-
Notifications
You must be signed in to change notification settings - Fork 58
Description
All release artefacts are currently published uncompressed. It is possibly to ask for the “main” release artefact to be compressed (option gzip_main), but this merely add a compressed version of the release artefact on top of the uncompressed one.
This is a considerable waste of storage space (and waste of time, considering the time needed to download the artefacts), given that most release formats are basically text-based formats (XML, JSON, OBO) and are therefore highly amenable to efficient compression. Even the binary SQLite format can be compressed quite well.

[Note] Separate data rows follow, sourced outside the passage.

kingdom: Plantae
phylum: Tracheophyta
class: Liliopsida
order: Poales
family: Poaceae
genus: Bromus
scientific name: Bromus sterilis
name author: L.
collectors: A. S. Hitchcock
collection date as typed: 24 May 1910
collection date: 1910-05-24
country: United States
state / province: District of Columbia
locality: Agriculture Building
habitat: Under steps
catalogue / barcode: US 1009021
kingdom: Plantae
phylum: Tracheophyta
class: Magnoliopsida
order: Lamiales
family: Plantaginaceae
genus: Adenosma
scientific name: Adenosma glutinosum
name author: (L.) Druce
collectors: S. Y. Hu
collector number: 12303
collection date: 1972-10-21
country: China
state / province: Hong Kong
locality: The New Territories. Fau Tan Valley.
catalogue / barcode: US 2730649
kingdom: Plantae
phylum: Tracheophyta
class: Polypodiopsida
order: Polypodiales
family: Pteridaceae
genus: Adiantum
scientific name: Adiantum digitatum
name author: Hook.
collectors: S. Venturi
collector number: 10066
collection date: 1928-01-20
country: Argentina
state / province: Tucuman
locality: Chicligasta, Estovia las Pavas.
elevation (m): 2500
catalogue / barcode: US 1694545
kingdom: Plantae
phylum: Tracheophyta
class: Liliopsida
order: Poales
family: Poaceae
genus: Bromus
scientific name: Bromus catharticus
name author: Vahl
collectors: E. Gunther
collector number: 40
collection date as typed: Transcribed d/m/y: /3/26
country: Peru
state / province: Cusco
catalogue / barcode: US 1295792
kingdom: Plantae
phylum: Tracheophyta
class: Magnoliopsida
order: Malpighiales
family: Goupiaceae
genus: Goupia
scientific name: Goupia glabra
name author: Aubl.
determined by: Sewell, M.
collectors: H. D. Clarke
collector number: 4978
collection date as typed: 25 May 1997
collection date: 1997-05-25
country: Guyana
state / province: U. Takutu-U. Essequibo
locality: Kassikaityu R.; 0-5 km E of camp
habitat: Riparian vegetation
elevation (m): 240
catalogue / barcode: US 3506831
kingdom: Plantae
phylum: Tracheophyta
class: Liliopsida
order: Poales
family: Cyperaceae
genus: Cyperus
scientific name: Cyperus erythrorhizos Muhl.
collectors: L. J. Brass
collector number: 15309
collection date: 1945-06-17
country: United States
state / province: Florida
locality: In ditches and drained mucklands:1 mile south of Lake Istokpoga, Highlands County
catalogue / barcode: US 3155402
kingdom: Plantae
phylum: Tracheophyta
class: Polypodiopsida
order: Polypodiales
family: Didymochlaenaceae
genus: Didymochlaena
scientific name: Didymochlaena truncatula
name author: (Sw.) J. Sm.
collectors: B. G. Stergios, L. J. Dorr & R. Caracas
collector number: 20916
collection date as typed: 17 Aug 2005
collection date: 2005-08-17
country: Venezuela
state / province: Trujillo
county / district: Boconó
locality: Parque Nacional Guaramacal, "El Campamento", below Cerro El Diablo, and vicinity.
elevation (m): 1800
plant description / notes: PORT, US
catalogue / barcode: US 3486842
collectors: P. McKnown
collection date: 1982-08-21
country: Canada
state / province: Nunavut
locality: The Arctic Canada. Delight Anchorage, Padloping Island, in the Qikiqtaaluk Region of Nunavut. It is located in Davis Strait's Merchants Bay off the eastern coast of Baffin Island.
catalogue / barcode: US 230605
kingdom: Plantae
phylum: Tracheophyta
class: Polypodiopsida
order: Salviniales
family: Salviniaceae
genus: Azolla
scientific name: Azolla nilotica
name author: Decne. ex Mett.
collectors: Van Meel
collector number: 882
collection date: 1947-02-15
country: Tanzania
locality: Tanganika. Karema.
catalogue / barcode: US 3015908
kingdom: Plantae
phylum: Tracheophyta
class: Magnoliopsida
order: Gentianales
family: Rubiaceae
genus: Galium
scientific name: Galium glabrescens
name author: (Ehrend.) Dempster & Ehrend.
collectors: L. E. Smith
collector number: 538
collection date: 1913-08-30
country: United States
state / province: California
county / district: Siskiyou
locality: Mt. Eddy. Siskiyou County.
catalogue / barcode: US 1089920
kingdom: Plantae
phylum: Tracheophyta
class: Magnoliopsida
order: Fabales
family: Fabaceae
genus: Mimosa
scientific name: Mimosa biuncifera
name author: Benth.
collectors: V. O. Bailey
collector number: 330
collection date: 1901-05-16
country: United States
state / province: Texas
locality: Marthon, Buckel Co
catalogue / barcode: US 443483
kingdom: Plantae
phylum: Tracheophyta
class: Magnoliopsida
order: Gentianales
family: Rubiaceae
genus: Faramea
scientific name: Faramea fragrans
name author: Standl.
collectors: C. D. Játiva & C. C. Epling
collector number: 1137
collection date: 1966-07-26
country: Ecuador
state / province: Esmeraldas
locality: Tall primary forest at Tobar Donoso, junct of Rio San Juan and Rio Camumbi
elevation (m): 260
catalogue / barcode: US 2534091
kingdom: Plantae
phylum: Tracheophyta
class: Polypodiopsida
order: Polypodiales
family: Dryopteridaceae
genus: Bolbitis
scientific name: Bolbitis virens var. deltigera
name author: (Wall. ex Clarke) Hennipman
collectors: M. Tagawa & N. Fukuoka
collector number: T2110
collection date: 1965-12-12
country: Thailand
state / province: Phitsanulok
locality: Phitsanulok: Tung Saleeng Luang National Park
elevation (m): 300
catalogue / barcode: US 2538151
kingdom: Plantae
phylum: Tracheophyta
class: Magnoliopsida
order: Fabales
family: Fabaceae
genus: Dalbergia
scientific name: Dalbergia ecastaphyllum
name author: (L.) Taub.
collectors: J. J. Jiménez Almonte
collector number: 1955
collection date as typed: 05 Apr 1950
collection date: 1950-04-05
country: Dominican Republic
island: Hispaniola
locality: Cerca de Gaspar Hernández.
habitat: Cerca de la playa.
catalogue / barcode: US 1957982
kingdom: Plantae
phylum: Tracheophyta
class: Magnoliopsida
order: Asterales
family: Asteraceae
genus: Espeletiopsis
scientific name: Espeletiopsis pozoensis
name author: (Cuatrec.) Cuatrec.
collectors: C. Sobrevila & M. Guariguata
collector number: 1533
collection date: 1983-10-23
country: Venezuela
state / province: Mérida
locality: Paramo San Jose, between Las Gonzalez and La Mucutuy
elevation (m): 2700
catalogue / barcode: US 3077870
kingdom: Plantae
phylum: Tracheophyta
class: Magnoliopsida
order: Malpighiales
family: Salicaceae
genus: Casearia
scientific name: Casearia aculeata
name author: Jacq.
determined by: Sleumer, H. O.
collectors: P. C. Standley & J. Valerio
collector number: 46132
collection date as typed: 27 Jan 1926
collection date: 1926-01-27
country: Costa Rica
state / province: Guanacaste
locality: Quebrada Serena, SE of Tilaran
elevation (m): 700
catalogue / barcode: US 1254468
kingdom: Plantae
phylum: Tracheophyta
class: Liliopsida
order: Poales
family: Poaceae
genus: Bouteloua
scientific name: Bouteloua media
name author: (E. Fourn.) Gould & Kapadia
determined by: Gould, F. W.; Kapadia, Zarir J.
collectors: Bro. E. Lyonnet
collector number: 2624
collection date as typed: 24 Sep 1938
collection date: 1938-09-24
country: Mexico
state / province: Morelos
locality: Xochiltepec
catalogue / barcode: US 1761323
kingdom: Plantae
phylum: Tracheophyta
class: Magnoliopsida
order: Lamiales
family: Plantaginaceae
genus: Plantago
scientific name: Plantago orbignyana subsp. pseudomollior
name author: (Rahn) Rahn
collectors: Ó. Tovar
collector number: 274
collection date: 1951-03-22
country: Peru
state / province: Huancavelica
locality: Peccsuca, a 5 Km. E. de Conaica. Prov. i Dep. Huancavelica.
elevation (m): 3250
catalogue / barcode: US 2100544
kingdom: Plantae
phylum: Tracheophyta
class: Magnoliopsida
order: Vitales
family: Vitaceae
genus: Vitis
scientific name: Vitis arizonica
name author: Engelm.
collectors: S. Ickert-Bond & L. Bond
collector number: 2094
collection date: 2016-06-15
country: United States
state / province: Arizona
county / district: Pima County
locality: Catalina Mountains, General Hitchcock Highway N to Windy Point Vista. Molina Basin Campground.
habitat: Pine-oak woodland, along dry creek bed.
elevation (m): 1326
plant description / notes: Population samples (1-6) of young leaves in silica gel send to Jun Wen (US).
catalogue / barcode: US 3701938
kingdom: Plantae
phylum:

For example, with the latest standard release of CL:
| Release artefact | Uncompressed size | Gzip-compressed | XZ-compressed |
|---|---|---|---|
cl.owl |
61 MB | 3.7 MB (~16⨉) | 2.5 MB (~24⨉) |
cl.obo |
16 MB | 2.4 MB (~6⨉) | 1.5 MB (~10⨉) |
cl.json |
35 MB | 2.6 MB (~13⨉) | 1.8 MB (~19⨉) |
cl.db |
491 MB | 94 MB (~5⨉) | 48 MB (~10⨉) |
Maybe nowadays 61 MB is not so much of a big deal, but when counting all release artefacts in all formats, a full-blown CL release amounts to more than 700 MB of perfectly compressible files (and that’s before we enable the production of DB files). This could probably be cut down to less than 100 MB if release artefacts were compressed with Gzip, and maybe even less than 50 MB if they were compressed with XZ.¹
Yes, I realise that switching to compressed files is going to break a lot of existing pipelines that expect to be able to find the released version of the XYZ ontology at http://purl.obolibrary.org/obo/zyx.owl and not at http://purl.obolibrary.org/obo/xyz.owl.gz. However this is still something that should be considered. Releasing uncompressed files is nuts.
¹Though it must be noted that ROBOT does not support reading from XZ-compressed files, se we should probably either stick to Gzip or add XZ support to ROBOT.